It is a tactic that has been employed in Thailand before: taking over important buildings in an attempt to oust the government.
And the anti-government protesters at the finance and interior ministries seem to be settling in for the long haul.
As with most protests in Thailand, this one has a carnival-like atmosphere, with people selling food and using what I call “protest paraphernalia” – flags, whistles, clappers.
A stage has been set up, used not just by protest leaders to deliver fiery speeches to rally the crowd, but by singers who occasionally take to the microphone to entertain the sometimes restless protesters.
There is no indication how much longer the demonstrations will continue, but protest leaders have promised something “big” will happen on Wednesday.
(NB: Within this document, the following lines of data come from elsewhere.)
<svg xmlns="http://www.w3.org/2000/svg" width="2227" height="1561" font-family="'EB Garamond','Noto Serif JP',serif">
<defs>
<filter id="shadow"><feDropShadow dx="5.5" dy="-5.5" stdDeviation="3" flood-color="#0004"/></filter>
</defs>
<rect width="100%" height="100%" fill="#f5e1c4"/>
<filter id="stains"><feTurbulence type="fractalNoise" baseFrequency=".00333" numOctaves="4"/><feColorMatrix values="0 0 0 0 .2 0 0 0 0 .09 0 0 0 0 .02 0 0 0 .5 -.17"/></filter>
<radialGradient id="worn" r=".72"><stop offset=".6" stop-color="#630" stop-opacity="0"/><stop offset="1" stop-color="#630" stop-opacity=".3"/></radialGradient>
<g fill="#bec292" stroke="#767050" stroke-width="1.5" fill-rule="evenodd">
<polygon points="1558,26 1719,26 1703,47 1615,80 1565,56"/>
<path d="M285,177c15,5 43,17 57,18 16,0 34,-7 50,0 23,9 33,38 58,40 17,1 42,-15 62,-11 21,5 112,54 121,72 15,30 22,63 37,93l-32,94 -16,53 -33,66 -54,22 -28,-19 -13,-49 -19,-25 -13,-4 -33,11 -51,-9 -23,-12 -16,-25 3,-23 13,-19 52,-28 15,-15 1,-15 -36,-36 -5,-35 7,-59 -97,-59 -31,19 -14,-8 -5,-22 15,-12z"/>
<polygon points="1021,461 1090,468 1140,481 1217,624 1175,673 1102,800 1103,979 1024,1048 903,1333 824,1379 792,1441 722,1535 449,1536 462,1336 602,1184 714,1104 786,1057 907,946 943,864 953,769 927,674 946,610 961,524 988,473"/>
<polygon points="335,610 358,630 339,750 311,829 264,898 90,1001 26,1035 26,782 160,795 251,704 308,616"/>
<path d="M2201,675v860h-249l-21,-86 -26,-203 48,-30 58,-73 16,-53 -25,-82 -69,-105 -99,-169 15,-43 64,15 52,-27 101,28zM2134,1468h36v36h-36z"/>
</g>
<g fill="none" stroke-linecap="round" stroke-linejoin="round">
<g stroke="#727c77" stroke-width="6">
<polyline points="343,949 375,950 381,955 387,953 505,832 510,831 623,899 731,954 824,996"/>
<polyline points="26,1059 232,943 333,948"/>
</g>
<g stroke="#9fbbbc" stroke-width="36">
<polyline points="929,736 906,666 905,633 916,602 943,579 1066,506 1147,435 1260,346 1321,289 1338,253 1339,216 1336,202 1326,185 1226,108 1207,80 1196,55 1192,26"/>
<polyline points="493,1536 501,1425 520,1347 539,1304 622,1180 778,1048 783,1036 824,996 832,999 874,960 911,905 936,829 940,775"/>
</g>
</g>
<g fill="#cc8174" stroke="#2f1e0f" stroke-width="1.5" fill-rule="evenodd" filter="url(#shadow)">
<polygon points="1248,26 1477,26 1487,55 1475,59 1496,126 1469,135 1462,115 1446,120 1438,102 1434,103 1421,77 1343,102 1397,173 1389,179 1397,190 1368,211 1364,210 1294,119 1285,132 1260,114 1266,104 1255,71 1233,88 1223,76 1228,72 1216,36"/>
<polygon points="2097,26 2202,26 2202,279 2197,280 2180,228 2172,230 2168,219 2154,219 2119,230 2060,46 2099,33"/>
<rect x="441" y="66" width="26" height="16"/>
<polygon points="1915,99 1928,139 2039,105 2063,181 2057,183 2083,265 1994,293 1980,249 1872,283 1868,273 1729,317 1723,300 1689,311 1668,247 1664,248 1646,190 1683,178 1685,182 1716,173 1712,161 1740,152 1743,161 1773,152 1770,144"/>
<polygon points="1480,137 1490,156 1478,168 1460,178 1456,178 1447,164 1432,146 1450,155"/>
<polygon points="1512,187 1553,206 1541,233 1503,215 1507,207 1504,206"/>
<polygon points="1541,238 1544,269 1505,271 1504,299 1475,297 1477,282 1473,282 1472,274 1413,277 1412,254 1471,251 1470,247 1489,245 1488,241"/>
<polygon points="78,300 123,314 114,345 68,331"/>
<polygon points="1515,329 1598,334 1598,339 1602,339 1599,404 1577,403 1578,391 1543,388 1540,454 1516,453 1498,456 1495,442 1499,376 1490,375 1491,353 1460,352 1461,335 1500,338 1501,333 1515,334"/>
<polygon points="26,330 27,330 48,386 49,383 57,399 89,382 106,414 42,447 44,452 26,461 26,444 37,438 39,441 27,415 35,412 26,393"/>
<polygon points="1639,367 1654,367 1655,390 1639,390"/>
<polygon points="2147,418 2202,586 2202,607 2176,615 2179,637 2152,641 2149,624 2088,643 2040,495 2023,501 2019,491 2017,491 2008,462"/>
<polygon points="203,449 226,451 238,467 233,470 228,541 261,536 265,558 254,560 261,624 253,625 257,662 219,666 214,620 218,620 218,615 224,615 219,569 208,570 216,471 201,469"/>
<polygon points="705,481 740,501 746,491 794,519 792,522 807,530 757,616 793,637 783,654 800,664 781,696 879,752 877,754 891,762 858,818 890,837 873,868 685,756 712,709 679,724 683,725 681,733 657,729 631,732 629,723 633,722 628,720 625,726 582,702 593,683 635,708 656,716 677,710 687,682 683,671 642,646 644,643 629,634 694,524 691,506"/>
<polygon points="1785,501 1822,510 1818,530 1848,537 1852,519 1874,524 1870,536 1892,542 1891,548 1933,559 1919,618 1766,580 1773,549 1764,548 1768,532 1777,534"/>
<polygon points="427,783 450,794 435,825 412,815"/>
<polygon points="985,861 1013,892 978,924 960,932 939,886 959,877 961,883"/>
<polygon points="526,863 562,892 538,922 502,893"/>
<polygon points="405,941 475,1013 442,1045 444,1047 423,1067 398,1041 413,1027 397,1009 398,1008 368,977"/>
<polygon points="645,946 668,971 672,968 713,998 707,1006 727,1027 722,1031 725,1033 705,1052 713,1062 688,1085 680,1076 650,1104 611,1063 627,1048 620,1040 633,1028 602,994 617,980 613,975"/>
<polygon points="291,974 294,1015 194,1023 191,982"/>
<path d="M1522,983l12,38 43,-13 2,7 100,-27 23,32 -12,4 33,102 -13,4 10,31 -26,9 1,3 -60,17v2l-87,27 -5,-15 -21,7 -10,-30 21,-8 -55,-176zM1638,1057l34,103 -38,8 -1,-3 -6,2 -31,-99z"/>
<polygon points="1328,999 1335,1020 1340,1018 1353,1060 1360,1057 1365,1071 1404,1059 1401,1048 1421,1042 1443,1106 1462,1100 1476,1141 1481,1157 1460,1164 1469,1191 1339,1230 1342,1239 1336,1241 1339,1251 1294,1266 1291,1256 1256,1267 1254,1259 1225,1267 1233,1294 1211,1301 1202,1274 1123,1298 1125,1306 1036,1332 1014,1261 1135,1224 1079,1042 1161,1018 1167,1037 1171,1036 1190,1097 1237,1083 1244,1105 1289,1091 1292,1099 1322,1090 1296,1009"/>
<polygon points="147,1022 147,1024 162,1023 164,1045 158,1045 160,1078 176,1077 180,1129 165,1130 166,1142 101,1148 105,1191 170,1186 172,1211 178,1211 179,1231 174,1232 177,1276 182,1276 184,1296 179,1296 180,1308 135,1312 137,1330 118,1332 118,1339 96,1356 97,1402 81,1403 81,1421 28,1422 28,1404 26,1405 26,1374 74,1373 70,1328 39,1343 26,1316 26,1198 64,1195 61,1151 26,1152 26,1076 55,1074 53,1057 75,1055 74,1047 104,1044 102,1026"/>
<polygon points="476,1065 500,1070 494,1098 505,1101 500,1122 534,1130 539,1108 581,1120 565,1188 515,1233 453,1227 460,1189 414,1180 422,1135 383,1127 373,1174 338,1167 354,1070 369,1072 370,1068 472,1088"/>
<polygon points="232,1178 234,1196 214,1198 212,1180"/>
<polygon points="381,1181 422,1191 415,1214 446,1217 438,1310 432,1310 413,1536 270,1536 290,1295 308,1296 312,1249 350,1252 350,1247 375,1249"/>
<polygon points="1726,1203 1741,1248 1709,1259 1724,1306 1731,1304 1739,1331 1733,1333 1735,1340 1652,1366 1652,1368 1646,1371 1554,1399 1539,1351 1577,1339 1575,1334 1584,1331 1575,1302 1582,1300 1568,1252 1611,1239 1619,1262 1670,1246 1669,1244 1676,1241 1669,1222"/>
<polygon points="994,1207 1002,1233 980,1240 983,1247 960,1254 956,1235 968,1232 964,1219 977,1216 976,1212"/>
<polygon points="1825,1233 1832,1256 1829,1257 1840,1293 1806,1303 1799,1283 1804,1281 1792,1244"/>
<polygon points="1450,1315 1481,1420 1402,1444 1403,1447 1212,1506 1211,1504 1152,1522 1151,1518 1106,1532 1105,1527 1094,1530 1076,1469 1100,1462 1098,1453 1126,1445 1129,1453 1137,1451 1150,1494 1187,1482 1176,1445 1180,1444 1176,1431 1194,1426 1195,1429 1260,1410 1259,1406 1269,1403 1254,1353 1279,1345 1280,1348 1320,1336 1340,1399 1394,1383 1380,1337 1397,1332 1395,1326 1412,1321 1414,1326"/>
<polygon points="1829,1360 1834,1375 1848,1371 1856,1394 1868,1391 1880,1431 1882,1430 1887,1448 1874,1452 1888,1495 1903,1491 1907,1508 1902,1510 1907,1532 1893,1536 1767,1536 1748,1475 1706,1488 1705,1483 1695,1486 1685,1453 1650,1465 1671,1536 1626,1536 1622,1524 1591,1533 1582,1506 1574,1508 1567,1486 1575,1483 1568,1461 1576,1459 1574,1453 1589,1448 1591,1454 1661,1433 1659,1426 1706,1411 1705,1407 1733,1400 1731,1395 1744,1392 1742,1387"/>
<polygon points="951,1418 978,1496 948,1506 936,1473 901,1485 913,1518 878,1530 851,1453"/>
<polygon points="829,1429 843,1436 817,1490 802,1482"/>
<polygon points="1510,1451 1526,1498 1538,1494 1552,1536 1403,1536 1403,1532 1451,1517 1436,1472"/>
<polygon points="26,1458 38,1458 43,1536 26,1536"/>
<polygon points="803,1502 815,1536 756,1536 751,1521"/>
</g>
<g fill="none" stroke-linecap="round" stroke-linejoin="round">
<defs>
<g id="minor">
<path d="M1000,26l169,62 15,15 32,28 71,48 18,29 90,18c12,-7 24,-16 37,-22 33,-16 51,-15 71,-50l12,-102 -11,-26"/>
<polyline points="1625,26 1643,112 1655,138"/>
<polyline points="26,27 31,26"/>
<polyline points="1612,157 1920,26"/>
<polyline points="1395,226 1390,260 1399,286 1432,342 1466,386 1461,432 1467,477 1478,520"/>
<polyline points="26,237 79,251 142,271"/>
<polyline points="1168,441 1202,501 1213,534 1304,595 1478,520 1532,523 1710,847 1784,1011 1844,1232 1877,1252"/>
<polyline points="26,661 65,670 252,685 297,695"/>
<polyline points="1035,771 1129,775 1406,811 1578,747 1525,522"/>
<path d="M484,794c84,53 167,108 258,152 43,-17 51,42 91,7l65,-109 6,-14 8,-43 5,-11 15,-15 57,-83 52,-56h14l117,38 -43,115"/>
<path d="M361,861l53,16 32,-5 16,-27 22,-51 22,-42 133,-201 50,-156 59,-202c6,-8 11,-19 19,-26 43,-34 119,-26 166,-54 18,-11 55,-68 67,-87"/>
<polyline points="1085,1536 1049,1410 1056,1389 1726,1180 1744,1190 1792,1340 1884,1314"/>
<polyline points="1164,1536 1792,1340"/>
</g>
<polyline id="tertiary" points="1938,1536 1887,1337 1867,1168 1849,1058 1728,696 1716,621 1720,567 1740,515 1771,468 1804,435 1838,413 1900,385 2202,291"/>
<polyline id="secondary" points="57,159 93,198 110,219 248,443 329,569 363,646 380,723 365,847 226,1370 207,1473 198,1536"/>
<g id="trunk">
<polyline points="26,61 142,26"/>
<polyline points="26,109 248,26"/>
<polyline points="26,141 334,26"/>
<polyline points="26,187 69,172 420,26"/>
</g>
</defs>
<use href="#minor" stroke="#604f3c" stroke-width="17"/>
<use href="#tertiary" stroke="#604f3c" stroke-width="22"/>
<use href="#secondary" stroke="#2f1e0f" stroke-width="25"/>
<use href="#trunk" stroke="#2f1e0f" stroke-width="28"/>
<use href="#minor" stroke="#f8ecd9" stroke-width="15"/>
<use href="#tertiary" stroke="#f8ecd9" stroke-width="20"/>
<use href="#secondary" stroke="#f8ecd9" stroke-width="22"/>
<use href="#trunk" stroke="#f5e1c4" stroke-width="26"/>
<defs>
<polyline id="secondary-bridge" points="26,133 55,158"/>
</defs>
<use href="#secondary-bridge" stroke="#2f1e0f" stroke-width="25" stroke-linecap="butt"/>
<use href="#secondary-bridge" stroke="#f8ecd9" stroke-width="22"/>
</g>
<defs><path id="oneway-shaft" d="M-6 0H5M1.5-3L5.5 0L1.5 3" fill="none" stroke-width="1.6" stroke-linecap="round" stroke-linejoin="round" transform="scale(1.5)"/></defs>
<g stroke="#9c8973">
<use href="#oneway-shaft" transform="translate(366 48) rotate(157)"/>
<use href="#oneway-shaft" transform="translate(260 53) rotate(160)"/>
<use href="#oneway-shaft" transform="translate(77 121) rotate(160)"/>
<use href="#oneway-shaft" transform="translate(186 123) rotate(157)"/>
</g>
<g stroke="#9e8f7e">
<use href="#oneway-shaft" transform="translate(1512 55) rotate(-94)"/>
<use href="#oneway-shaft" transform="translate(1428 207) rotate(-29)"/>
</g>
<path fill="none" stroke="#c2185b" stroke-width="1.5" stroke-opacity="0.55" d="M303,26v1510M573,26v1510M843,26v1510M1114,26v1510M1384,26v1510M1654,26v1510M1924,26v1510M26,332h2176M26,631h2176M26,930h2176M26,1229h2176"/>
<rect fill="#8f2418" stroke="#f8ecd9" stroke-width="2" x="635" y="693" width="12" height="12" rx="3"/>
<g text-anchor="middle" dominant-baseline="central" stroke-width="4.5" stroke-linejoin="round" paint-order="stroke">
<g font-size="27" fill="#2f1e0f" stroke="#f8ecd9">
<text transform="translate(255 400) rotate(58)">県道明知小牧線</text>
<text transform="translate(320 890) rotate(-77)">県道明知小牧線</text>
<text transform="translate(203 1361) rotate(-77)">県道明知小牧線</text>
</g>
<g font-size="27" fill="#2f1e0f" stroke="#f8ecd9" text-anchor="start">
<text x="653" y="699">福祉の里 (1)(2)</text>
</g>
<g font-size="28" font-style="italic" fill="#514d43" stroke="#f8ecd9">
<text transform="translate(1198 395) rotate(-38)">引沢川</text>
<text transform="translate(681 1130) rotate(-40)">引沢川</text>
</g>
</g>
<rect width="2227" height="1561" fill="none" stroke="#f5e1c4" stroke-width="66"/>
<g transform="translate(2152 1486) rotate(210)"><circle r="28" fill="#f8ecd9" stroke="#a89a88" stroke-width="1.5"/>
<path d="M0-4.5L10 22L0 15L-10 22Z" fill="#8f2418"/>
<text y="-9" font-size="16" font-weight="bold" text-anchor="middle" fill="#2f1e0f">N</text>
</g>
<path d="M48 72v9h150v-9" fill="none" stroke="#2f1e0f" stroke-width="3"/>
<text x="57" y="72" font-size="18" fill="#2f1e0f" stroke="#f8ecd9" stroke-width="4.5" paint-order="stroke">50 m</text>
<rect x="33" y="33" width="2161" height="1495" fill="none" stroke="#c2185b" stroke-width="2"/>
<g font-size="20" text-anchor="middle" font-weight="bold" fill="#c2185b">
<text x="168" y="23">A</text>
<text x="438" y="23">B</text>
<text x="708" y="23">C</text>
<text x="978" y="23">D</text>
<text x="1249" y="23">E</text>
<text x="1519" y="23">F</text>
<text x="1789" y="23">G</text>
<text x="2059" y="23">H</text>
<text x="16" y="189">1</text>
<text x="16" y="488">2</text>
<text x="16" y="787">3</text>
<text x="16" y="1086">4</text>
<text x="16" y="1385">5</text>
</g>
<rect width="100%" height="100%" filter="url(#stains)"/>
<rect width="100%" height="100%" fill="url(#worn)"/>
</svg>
They have not given details of what that may entail, but have called on supporters to march to city hall buildings across the country.
It is hard to tell whether the protests will grow into a nationwide movement.
What started as opposition to an amnesty bill, which many feared could be used to allow former Prime Minister Thaksin Shinawatra to return to the country, has morphed into huge anti-government protests. Thaksin Shinawatra lives in self-imposed exile because he faces a two-year sentence for corruption.
But Thaksin Shinawatra is still held in very high regard in rural Thailand, mainly because of populist measures he initiated when he governed the country. That support is in turn extended to his sister, current Prime Minister Yingluck Shinawatra, and her government.
Still, even if protests were confined to Bangkok, the government is unlikely to allow them to continue indefinitely. It is bad for business and hurts the economy.
The question that is left, though, is how it may stop them.